Les défis d’aujourd’hui ressemblent peu à ceux que des centaines de générations de nos ancêtres ont eu à affronter. Les changements climatiques, le terrorisme à grande échelle, l’écart croissant entre les riches et les pauvres, les centres urbains surpeuplés : ces types de problèmes sont qualitativement différents des défis simples que nous gérons avec expertise. Les causes et les effets des problèmes simples sont étroitement liés et évidents et, étant donné que les éléments qui les caractérisent ont tendance à rester constants d’une situation à l’autre, apprendre (à cuisiner ou à conduire, par exemple) relève essentiellement de la pratique. Les défis complexes, d’autre part, se caractérisent par une interaction compliquée entre plusieurs facteurs déterminants. Ces systèmes imbriqués de relations de cause à effet sont difficiles à déchiffrer car les indices de leur connectivité sont enfouis sous la surface de l’information immédiatement disponible. Il n’y pas deux problèmes complexes qui sont identiques, ce qui rend l’expertise difficile à acquérir.

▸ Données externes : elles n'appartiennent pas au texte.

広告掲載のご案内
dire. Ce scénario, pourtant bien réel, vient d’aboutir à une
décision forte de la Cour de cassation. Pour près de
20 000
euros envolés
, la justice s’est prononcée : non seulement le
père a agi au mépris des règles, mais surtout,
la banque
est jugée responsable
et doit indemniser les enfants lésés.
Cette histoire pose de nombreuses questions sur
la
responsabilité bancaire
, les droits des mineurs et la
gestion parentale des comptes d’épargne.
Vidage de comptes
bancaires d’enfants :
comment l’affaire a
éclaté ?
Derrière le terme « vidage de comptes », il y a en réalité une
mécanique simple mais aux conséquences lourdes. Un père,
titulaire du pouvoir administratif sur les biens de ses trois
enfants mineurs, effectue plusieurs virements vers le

Voici un exemple : Le « Partenariat pour un monde sans paludisme » a été lancé en 1998 en vue de réduire la maladie dans les pays en voie de développement. L’initiative incluait la distribution de moustiquaires de lit à des femmes enceintes et à des enfants pour les protéger des moustiques porteurs de la maladie. Dans les villages de pêcheurs toutefois, les moustiquaires ont plutôt été utilisées pour attraper et faire sécher le poisson. Face au choix de prévenir éventuellement la maladie du paludisme dans l’avenir ou d’éviter la famine maintenant, les villageois ont reconfiguré l’utilisation des moustiquaires. Dans certaines régions, la distribution des moustiquaires a en fait augmenté la menace de famine du fait que les stocks de poissons avaient été énormément décimés : Les moustiquaires à la trame serrée piégeaient et tuaient les poissons juvéniles, les empêchant d’arriver à maturation et de se reproduire. L’information cachée de ce problème complexe n’avait pas été découverte du fait que l’on ne l’avait jamais recherchée. Personne n’avait envisagé les autres emplois potentiels des moustiquaires ni la façon dont les villageois établiraient l’ordre de priorité des diverses utilisations de celles-ci compte tenu de tout ce qui menaçait leur existence quotidiennement.

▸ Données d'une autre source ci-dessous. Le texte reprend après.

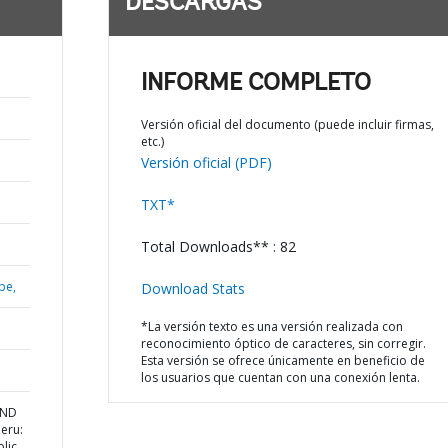
DESCARGAS
INFORME COMPLETO
Versión oficial del documento (puede incluir firmas,
etc.)
Versión oficial (PDF)
TXT*
Total Downloads** : 82
be,
Download Stats
*La versión texto es una versión realizada con
reconocimiento óptico de caracteres, sin corregir.
Esta versión se ofrece únicamente en beneficio de
los usuarios que cuentan con una conexión lenta.
AND
eru:
blic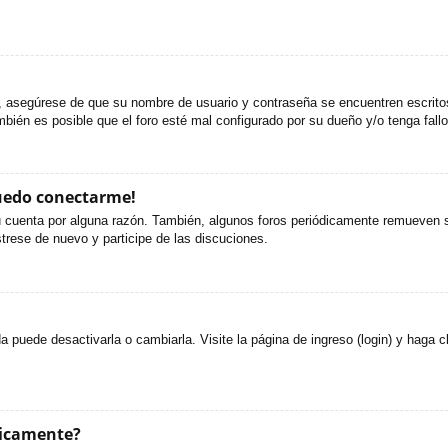
o, asegúrese de que su nombre de usuario y contraseña se encuentren escrit
ién es posible que el foro esté mal configurado por su dueño y/o tenga fallo
puedo conectarme!
u cuenta por alguna razón. También, algunos foros periódicamente remueven s
strese de nuevo y participe de las discuciones.
puede desactivarla o cambiarla. Visite la página de ingreso (login) y haga c
ticamente?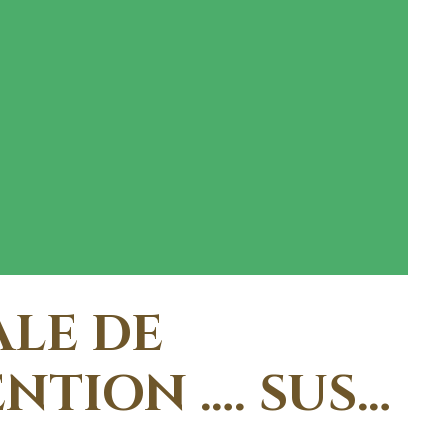
ALE DE
ENTION …. SUS…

Nous sommes vulnérables à deux écueils lorsque nous nous attaquons à la complexité : notre propension à trop simplifier et notre tendance à être trop confiants. Nous avons développé ces deux mécanismes d’adaptation au cours de nombreux millénaires. Nous simplifions tout ce à quoi nous pensons – cela est nécessaire du fait que notre capacité cérébrale limitée n’est pas en mesure de gérer le déluge de données sensorielles qui nous assaille à chaque instant de notre vie. Et lorsque nous arrivons à des conclusions préliminaires qui nous paraissent justes, nous les remettons rarement en question. Nous nous empressons plutôt de conclure avec confiance et certitude. Ces deux lacunes cognitives améliorent nos chances de survie la plupart du temps, mais elles nous induisent en erreur lorsqu’il s’agit de résoudre des problèmes complexes parce que notre expertise pour décoder la complexité est sous-développée. Les problèmes complexes exigent plus de temps et d’exploration que nous leur accordons en général.

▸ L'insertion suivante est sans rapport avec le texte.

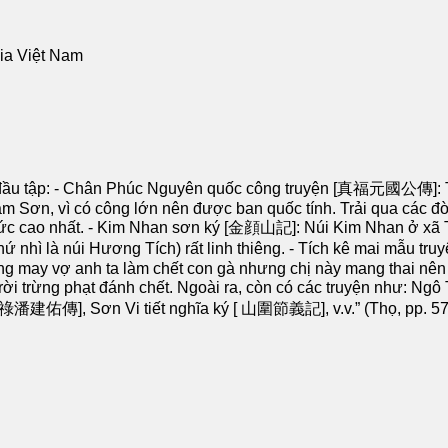
gia Việt Nam
yện đầu tập: - Chân Phúc Nguyên quốc công truyện [真福元國公傳]:
Lam Sơn, vì có công lớn nên được ban quốc tính. Trải qua các
ức cao nhất. - Kim Nhan sơn ký [金顔山記]: Núi Kim Nhan ở xã T
 thứ nhì là núi Hương Tích) rất linh thiêng. - Tích kê mai mẫ
ng may vợ anh ta làm chết con gà nhưng chị này mang thai nên
ị trời trừng phạt đánh chết. Ngoài ra, còn có các truyện như:
潘建佑傳], Sơn Vi tiết nghĩa ký [ 山圍節義記], v.v.” (Thọ, pp. 57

De plus en plus, nos vies professionnelles et personnelles sont dominées par la complexité, ce qui rend la nécessité d’acquérir un meilleur niveau de sophistication cognitive d’autant plus impérative. Nous devons aider les jeunes à prendre conscience des raccourcis de pensée auxquels nous sommes prédisposés et des façons dont nous pouvons les éviter. Nous devons les former pour qu’ils posent plus de questions, recherchent l’information manquante et interconnectée et résistent à la tentation de « conclure et de passer à la suite » en suspendant leur jugement avant de tirer de conclusions. La complexité exige une grande flexibilité cognitive et l’abandon d’habitudes profondément ancrées. Le plus tôt nos éduquons les jeunes dans en ce sens, le plus ils seront capables de naviguer dans le monde complexe dont ils ont hérité.